HOW IT STARTED: Rent control policies are gaining support nationwide. Here’s why economists still think it’s a bad idea.

—CNBC, March 15, 2023.

How it’s going: Biden to cap rent rises at 10% in new affordable housing ploy: White House to unveil plan that could stop landlords upcharging on millions of homes.

—The London Daily Mail, March 29th, 2024.

Will Sundown Joe’s handlers go the full Nixon, next?

On Sunday night television, Nixon presented his New Economic Policy, a cynical plan that helped his political prospects at substantial cost to the long-term economy. He immediately closed the gold window, ending the convertibility of dollars to gold. He imposed temporary wage and price controls. He asked Congress for a tax credit that was frontloaded for maximum impact pre-election, even as he slapped a surcharge on imports.

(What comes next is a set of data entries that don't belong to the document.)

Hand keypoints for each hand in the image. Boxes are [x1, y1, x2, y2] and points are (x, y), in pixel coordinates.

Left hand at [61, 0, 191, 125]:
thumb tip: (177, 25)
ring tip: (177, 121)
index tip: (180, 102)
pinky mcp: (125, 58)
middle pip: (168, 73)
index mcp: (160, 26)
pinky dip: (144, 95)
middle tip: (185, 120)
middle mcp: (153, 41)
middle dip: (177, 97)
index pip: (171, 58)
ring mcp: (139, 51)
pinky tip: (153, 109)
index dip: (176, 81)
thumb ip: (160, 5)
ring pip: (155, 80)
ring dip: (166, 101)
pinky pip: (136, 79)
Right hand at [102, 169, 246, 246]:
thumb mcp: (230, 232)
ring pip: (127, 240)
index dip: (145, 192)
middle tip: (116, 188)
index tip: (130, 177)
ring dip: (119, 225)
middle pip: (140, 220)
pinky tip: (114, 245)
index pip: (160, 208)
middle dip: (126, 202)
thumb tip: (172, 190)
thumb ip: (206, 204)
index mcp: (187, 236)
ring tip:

Many of the minds at Camp David, and at other advice sessions, opposed components of the plan. Shultz, then director of the Office of Management and Budget, fought the wage and price controls. But the economists eventually went along, telling themselves that concessions were the price of being policy makers.

“Ideologically, you should fall on your sword, but existentially it’s great,” Ben Stein, the son of Herb, told his father.

The short-term results of the New Economic Policy were as splendid as hoped. The Consumer Price Index, now manacled, dutifully declined to 1.7 percent from 4.1 percent the preceding year. Unemployment didn’t rise.

By July 1972, four months before voters would choose between Nixon and Democrat George McGovern, Stein, then chairman of the Council of Economic Advisers, held a press conference at which he claimed second-quarter data was “the best combination of economic numbers to be released on one day in all of history, or at least the Christian era.” (Reporters politely protected him by editing this down to “the best results in a decade.”) Gross domestic product for 1972 grew more than 5 percent. McGovern didn’t stand a chance.

But the long-term outcome, as Stein, an admirably honest thinker, later noted, was abominable. In the post-Nixon years, unemployment started rising again. International markets recognized that without the threat of gold withdrawals to keep officials’ spending in check, the Federal Reserve, Congress and the Treasury might inflate with impunity.

Inflation therefore also accelerated, as Stein noted regretfully in his memoir, “Presidential Economics.” The combination of inflation and unemployment was something so novel that Americans created a new word to describe it: stagflation. The homebuyer paid for the euphoria of Camp David with the worst mortgage interest rates in the history of Christianity, or at least the postwar period: more than 18 percent in 1981.

Amity Shlaes: What not to do in an economic crisis, the Orange County Register, August 8th, 2011.